═══ Selected extract ═══

I’ve loved this winter so far: a real winter with snow and ice and ridiculously sensationalistic weather predictions about snowstorms that never materialize. We did not have a white Christmas here in Pittsburgh, but I did host my side of the family for the first time in years, and it was fun to see the old farmhouse come alive with feasting and festivities and crowds. It’s usually so quiet here all by myself, and the dining room can go unvisited for weeks at a time.
But we had 20 people, and we all got along great…after I asked my MAGA nephew to keep his love of fascism to himself… How could the MAGA movement of hate and narrow-mindedness be at all appealing to people under 50? Don’t they know that an administration of clowns who deny climate change is going to wreck their future and that of their children? Ah, but it was a nice Christmas. Good to see the old house resounding with life and being used as it was intended.

═══ Material for the task ═══

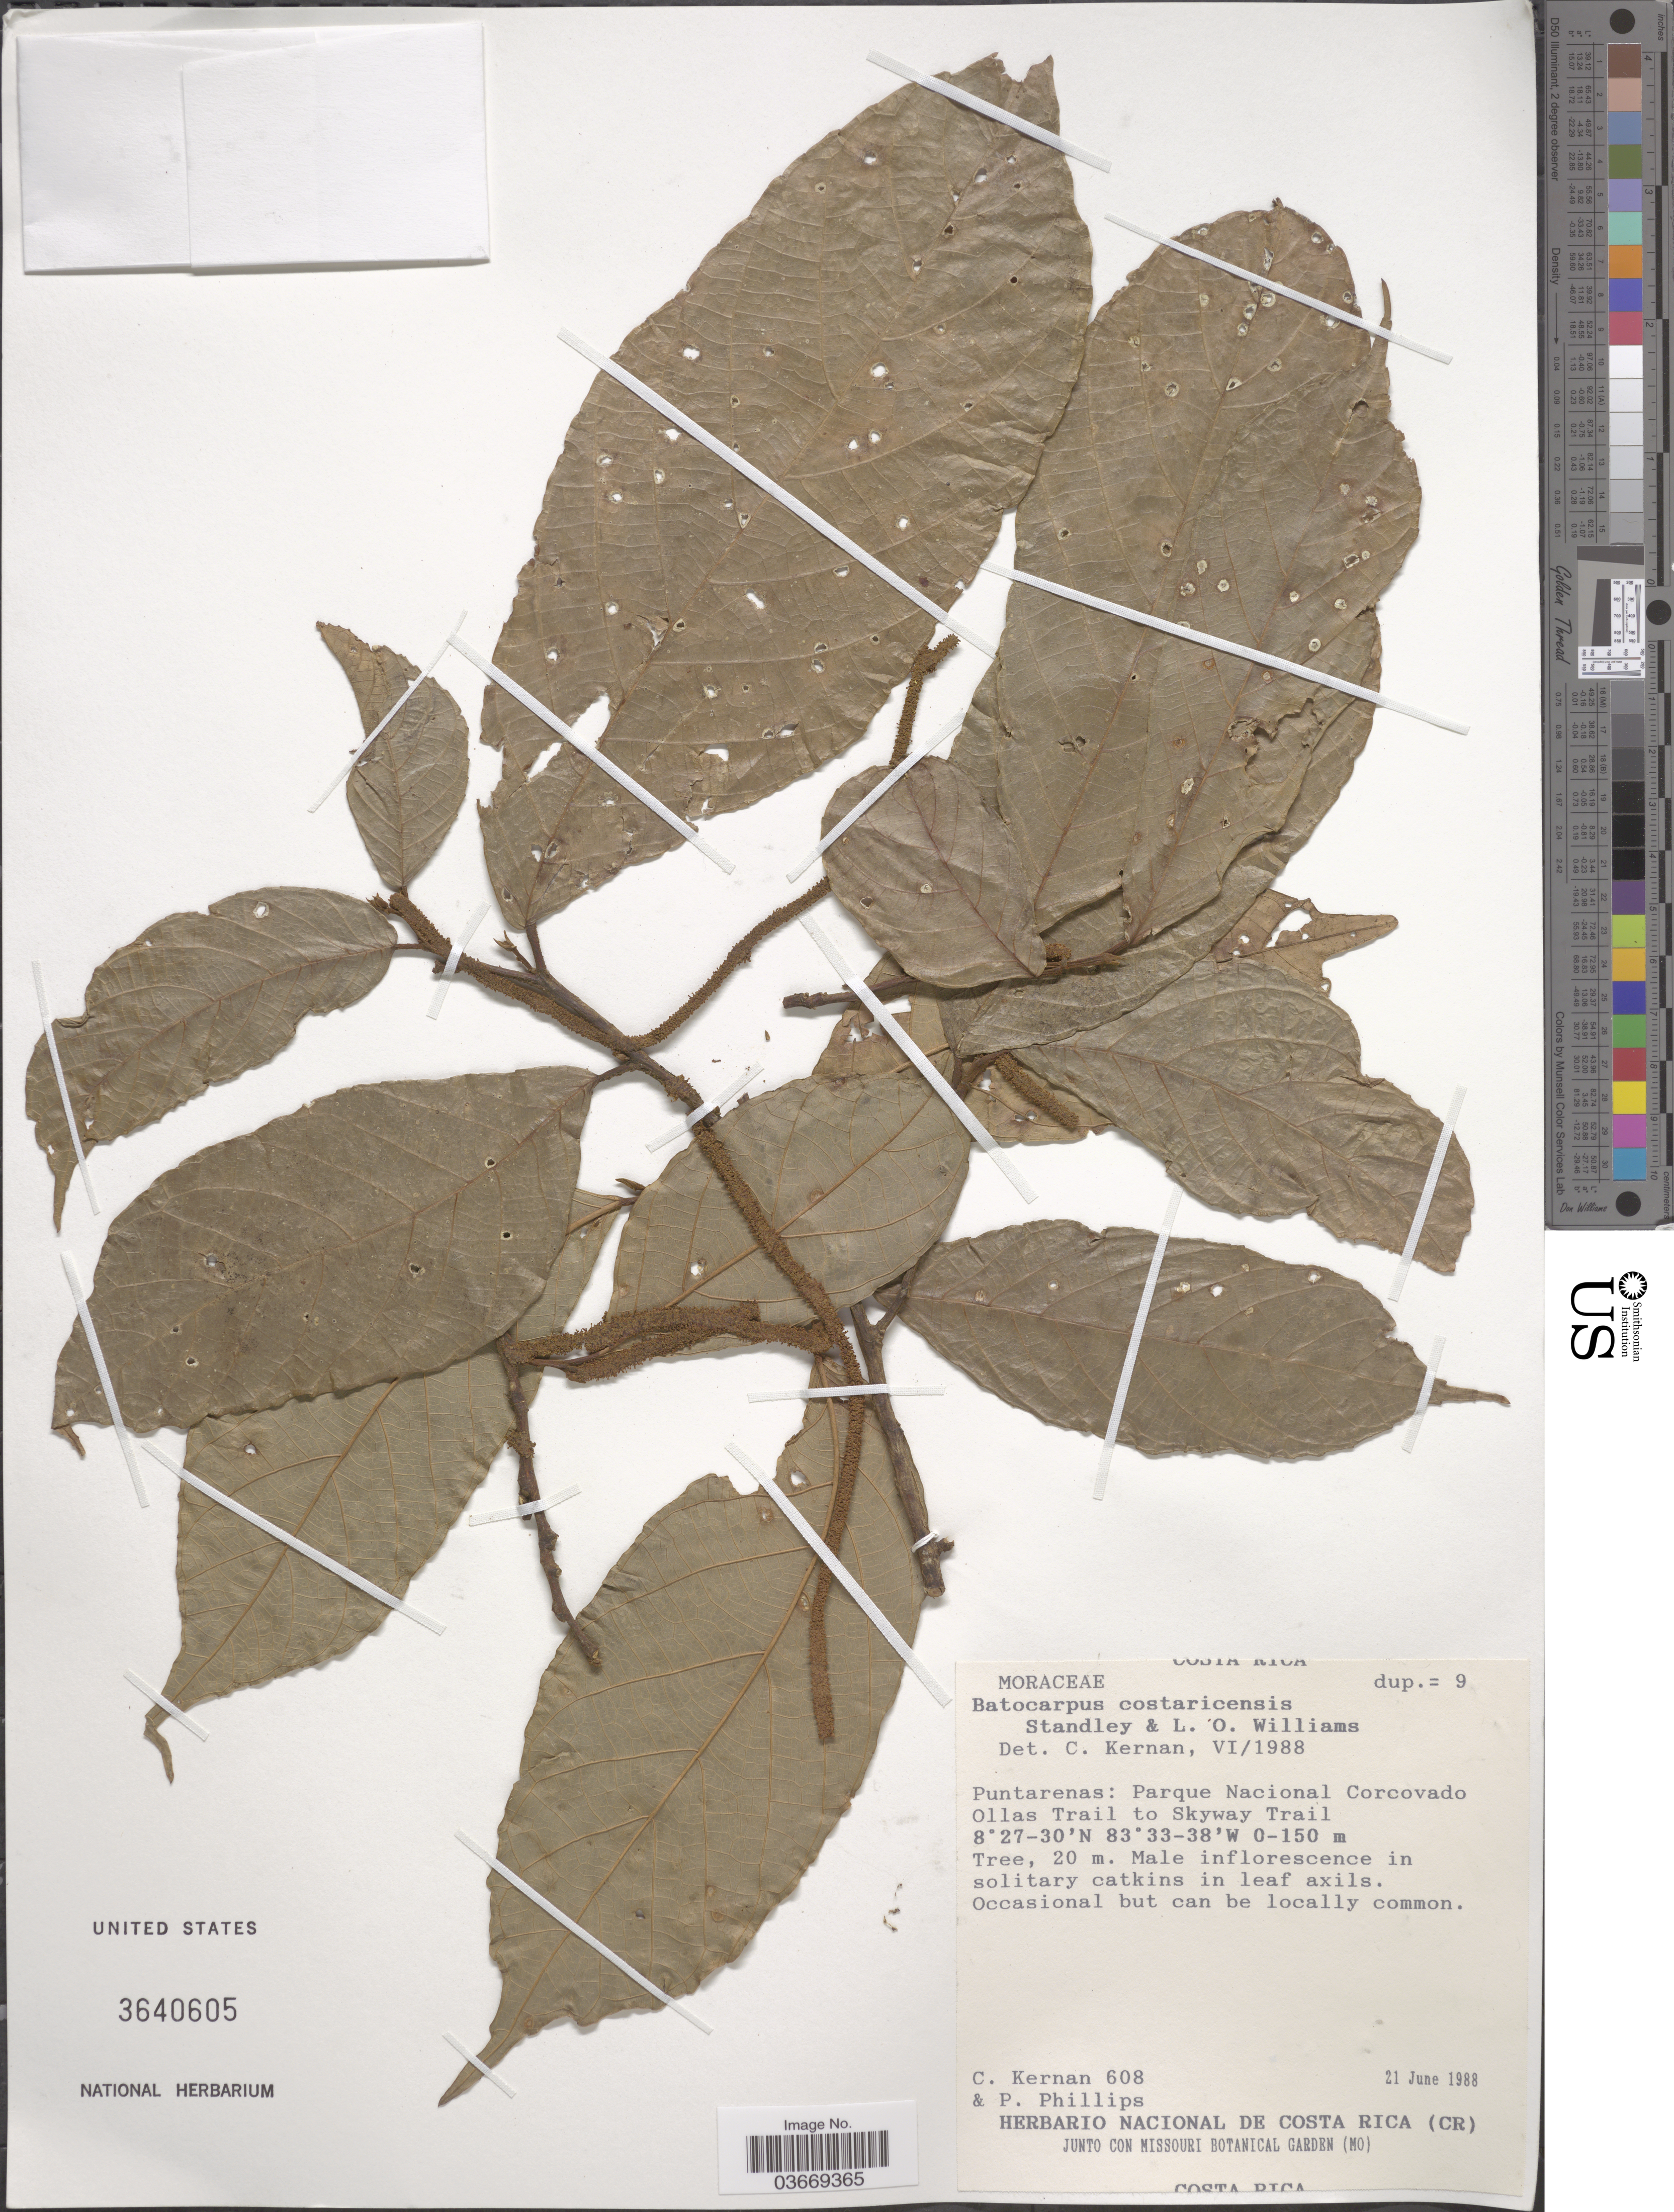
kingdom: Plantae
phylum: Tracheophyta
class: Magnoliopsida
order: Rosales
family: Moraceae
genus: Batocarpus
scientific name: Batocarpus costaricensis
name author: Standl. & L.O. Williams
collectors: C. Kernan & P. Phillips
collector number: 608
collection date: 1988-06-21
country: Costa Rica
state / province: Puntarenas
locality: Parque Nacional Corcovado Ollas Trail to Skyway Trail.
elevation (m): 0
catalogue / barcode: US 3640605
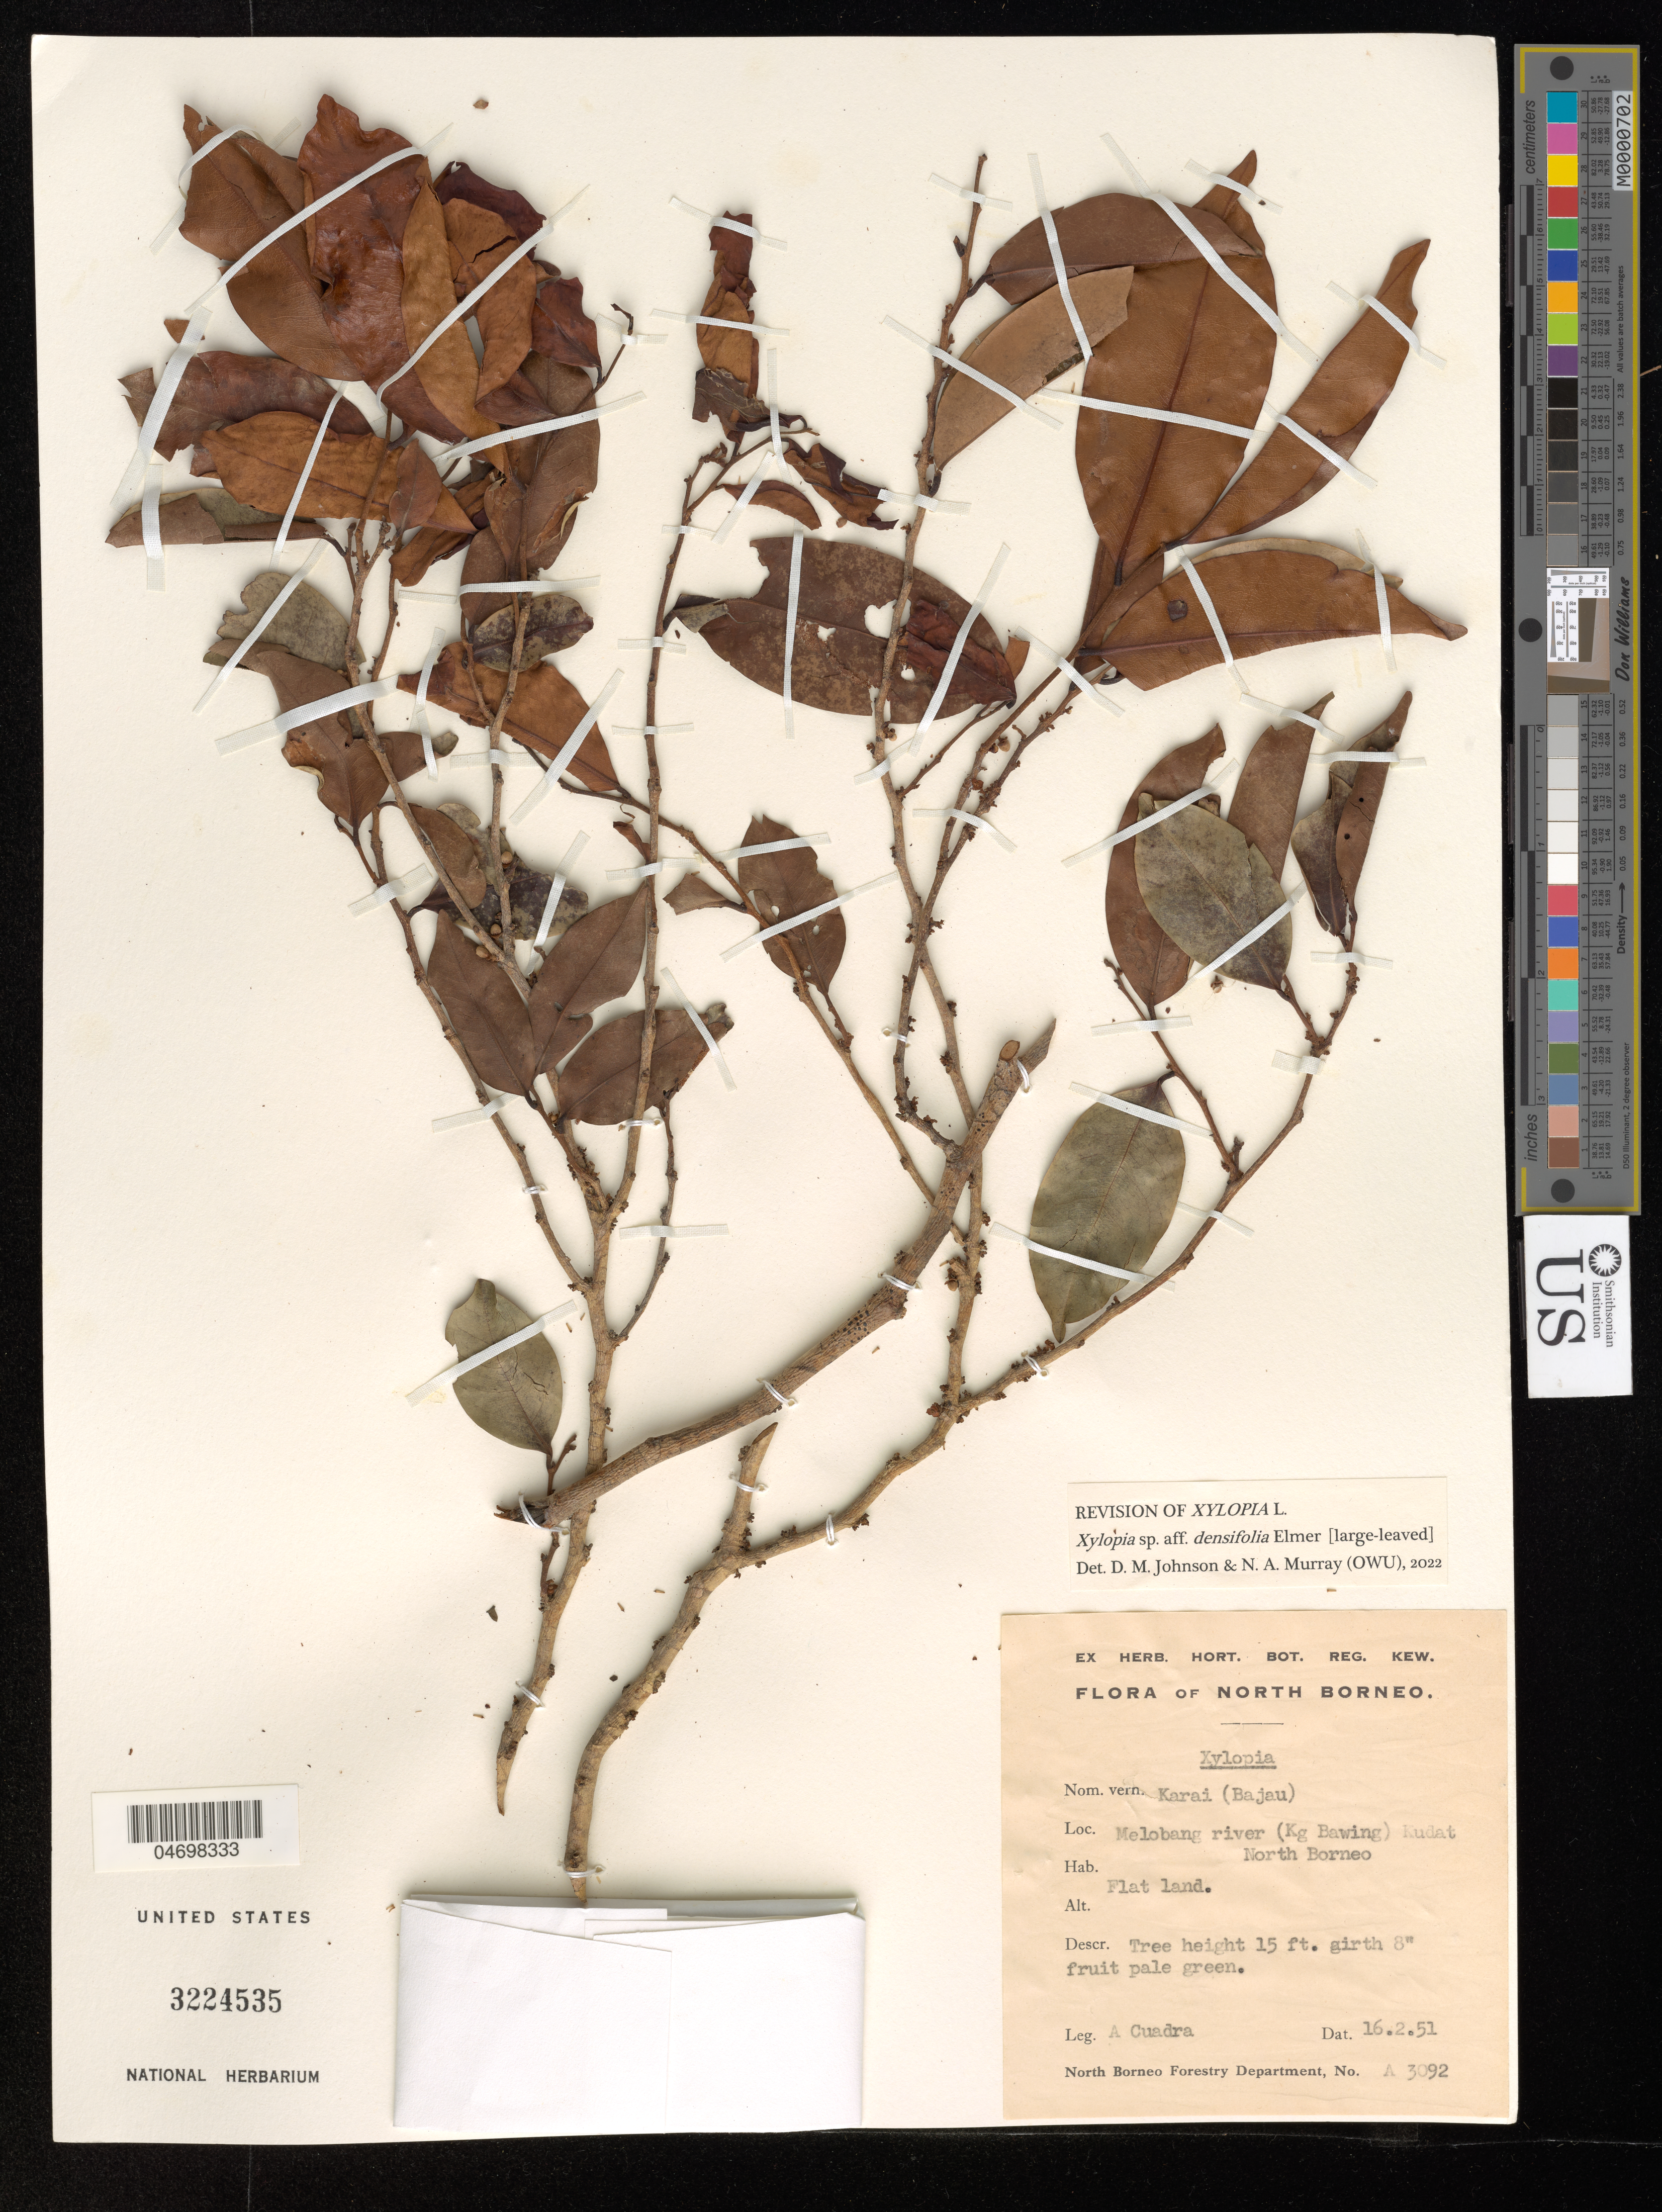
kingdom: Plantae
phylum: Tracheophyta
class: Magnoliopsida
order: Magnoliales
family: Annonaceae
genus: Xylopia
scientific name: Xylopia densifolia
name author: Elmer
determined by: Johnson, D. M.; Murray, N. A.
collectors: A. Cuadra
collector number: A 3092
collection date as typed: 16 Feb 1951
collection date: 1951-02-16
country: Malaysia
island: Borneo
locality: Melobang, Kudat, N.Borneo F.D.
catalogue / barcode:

═══

> [Written exercise 1]
Please repeat part of the Christmas post word for word, starting at "But we had 20" and ending at "it was intended.".
> [Written exercise 2]
Reproduce only these lines of the records verbatim, starting at the line that contains "scientific name: Xylopia densifolia" and ending at the last line of the records.
The Christmas post and the records are separate material.

> [Reply 1]
But we had 20 people, and we all got along great…after I asked my MAGA nephew to keep his love of fascism to himself… How could the MAGA movement of hate and narrow-mindedness be at all appealing to people under 50? Don’t they know that an administration of clowns who deny climate change is going to wreck their future and that of their children? Ah, but it was a nice Christmas. Good to see the old house resounding with life and being used as it was intended.

> [Reply 2]
scientific name: Xylopia densifolia
name author: Elmer
determined by: Johnson, D. M.; Murray, N. A.
collectors: A. Cuadra
collector number: A 3092
collection date as typed: 16 Feb 1951
collection date: 1951-02-16
country: Malaysia
island: Borneo
locality: Melobang, Kudat, N.Borneo F.D.
catalogue / barcode:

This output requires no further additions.